All I'm asking is for you to please stop dismissing my experience as lucky or privileged, or claiming I didn't have problems.
I never said clients aren't difficult or that I only had good customers anywhere. Just that there might be worse problems elsewhere.
>please stop dismissing my experience as lucky or privileged
I'm not gonna harp on it. I'll go to bed and wake up completely forgetting about this thread unless I get another notification.
But you're basically telling me to shut off my feelings. Hard to do. I don't know your experiences, so my feelings can be wrong.
I'm unsure why you are putting so much stock into an uninformed feeling on the internet. It doesn't seem like we want to expand on our stories so there's not much more to go on. And that's fine.
I don't try to assert everything about you, but I'm just explaining the vibes I got. But that's all my words are: vibes.
>Just that there might be worse problems elsewhere
I love my industry and in my personal experience I can count on one hand how many truly problematic coilkeages I've worked with or under. I am lucky in that regard for my industry.
Meanwhile, clients and consumers constantly make me question if I want to continue this career long term. My plan was always to focus more on a B2B angle to insulate from that, but the current winds blowing suggest that angle might not even exist in a decade. So I want to at least have a side hustle ready.
And despite those notions, I'm still on the lucky end in terms of what third and even secondhand accounts I've heard of. Diving more into that pool is unsettling for me, but it might still be more stable than what's going on right now.
There you go, the second part of your answer is a good way of disagreeing without diminishing or dismissing someone else's experience.
+1, customers want their problem solved but at times they struggle to articulate that.
When a customer starts saying “we need to build X”, first ask what the actual problem is etc. It takes actual effort, and you need to speak their language (understand the domain).
But if you have a PM in the middle, now you just start playing telephone and I don’t believe that’s great for anyone involved.
Exactly. The game of telephone is prone to misinterpretation and, when this happens too much, it often answers with rigidity and lack of flexibility, out of fear.
Isn't it a bit of both? When it comes to noticing whether or not code will be a security nightmare, a performance nightmare, an architectural nightmare, etc, haven't experienced developers already learned to watch out for these issues?

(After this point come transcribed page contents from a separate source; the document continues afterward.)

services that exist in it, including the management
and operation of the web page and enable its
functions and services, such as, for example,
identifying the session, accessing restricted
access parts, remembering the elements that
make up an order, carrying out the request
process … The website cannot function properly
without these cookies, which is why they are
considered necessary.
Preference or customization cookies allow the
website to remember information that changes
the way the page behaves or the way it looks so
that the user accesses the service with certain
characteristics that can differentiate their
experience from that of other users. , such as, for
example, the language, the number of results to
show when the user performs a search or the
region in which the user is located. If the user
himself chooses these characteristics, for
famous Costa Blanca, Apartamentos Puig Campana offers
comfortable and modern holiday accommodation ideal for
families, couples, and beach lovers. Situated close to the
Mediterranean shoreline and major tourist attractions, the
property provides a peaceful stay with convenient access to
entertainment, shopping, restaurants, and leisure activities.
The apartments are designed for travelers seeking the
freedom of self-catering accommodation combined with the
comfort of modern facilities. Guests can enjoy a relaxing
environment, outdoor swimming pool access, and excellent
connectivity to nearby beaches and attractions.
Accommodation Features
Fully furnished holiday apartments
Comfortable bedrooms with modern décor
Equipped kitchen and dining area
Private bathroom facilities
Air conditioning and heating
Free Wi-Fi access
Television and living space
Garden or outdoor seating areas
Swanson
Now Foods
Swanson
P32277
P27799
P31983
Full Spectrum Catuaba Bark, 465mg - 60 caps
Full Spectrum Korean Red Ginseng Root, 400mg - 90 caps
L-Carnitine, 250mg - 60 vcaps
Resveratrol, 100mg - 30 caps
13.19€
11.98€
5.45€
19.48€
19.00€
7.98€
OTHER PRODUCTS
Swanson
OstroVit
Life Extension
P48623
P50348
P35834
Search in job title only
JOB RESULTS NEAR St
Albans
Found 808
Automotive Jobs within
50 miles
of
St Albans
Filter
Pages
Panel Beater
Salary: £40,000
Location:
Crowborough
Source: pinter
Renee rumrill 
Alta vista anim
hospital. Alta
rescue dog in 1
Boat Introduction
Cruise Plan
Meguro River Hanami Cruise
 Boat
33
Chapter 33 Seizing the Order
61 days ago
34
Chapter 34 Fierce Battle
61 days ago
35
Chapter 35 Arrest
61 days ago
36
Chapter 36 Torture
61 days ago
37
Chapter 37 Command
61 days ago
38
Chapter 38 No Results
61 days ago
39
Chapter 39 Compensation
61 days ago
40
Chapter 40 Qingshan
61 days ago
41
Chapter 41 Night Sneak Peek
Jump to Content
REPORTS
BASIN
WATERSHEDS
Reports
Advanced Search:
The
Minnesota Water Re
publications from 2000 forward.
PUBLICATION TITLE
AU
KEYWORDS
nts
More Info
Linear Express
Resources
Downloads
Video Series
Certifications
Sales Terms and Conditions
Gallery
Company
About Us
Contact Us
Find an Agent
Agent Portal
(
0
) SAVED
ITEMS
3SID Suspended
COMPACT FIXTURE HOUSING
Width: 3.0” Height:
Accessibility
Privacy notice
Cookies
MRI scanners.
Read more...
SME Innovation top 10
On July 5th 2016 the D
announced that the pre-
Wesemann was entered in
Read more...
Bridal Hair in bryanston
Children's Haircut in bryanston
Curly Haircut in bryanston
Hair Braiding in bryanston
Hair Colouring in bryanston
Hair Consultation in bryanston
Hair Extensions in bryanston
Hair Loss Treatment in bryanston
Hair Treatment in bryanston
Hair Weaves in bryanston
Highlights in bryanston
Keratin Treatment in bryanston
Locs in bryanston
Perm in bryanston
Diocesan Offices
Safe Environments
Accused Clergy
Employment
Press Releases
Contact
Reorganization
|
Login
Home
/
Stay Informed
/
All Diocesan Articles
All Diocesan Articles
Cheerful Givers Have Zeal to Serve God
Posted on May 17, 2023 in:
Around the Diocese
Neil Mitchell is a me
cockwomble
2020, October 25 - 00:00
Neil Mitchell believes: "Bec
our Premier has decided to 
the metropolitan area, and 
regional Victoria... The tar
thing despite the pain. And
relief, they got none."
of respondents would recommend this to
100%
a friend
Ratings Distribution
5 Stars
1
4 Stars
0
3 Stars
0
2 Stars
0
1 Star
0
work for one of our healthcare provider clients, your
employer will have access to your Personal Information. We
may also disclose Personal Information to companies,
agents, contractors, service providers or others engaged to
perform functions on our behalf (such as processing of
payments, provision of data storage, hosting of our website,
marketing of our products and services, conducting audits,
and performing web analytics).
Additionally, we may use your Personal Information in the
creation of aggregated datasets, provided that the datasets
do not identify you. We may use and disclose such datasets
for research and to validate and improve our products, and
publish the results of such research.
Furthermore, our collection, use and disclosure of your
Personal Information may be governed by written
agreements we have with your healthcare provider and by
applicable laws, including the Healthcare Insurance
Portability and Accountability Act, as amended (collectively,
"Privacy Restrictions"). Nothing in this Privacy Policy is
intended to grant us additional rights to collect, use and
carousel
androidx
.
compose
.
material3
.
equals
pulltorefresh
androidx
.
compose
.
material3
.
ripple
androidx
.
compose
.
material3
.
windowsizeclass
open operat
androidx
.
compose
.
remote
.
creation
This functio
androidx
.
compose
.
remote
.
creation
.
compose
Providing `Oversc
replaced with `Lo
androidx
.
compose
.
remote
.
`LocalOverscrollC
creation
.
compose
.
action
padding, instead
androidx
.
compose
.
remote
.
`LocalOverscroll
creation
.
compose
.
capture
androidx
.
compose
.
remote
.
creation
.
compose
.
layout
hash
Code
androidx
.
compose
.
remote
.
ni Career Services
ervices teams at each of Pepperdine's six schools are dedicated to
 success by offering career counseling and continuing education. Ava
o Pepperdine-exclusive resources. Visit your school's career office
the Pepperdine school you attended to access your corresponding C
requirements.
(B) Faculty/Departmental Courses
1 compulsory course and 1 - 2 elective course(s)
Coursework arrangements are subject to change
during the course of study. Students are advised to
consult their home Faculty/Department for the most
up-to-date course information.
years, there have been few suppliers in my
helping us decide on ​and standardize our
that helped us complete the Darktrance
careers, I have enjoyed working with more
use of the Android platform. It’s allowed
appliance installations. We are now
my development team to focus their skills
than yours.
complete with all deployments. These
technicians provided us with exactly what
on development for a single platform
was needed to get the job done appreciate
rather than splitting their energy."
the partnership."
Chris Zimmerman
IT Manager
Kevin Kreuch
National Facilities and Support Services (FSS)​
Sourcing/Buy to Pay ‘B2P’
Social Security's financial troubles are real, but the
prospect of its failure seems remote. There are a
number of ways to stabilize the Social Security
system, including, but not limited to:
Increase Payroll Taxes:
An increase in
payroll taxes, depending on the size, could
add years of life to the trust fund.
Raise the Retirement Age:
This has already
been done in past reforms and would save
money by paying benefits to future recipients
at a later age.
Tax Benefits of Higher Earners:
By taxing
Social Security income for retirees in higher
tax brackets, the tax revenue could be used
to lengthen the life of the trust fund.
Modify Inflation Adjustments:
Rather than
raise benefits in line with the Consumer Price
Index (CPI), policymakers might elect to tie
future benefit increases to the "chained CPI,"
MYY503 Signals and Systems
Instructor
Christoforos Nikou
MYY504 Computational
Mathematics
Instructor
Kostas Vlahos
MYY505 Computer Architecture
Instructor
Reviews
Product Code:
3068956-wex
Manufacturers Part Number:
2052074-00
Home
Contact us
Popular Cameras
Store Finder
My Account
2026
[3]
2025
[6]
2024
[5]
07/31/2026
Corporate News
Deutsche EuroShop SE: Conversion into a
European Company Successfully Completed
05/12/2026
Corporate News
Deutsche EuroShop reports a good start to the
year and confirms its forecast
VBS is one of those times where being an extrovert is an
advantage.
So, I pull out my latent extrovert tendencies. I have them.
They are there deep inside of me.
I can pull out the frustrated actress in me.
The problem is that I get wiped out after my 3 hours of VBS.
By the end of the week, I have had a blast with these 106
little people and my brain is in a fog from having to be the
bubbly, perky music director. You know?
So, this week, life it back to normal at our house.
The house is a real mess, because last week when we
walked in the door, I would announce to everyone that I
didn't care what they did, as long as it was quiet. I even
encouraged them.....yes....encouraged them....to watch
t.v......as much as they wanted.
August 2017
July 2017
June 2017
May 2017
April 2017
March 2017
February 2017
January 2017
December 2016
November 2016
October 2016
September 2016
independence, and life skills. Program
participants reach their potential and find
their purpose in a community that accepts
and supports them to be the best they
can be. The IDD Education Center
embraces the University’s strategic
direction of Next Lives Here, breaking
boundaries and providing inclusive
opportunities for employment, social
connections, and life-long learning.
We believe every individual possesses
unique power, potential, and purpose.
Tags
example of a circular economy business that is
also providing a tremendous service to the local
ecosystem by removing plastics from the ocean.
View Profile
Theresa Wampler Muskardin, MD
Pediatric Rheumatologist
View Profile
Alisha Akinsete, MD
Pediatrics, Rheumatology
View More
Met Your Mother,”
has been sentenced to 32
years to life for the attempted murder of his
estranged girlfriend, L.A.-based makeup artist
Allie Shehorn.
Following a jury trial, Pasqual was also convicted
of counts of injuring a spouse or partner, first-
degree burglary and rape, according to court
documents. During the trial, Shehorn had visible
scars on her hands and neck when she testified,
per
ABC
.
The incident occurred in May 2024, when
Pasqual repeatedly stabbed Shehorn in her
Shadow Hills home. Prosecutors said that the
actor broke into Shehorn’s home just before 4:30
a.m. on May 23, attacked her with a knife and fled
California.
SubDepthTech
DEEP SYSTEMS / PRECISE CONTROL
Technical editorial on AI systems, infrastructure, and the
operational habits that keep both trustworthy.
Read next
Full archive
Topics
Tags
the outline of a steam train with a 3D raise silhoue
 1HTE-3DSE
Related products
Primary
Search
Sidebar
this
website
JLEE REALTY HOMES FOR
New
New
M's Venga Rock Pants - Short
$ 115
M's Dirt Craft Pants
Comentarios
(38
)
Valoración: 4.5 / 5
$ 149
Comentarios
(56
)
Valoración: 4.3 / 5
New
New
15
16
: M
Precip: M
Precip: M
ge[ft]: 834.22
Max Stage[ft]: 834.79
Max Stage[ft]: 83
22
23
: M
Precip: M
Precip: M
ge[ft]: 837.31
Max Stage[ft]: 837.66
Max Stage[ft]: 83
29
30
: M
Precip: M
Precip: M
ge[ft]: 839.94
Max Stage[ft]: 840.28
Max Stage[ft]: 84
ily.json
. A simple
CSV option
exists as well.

Too right. Drilling into the domain from first principles and with critical faculties enabled unlocks so much more value, because the engineer can then see much better ways to solve problems.
Programmers have an unfortunate tendancy to be too honest!
Customer interaction has imo always been one of the most important parts in good engineering organizations. Delegating that to Product Managers adds unnecessary friction.
Having spent more hours than I care to count struggling to control my facial expressions in client-facing meetings your assertion that that friction is unnecessary is highly questionable. Having a "face man" who's sufficiently tech literate to ask decent questions manage the soft side of client relations frees up a ton of engineering resources that would otherwise be squandered replying to routine emails.
I’m a people person.
https://www.youtube.com/watch?v=hNuu9CpdjIo
Sounds like we're finally doing agile.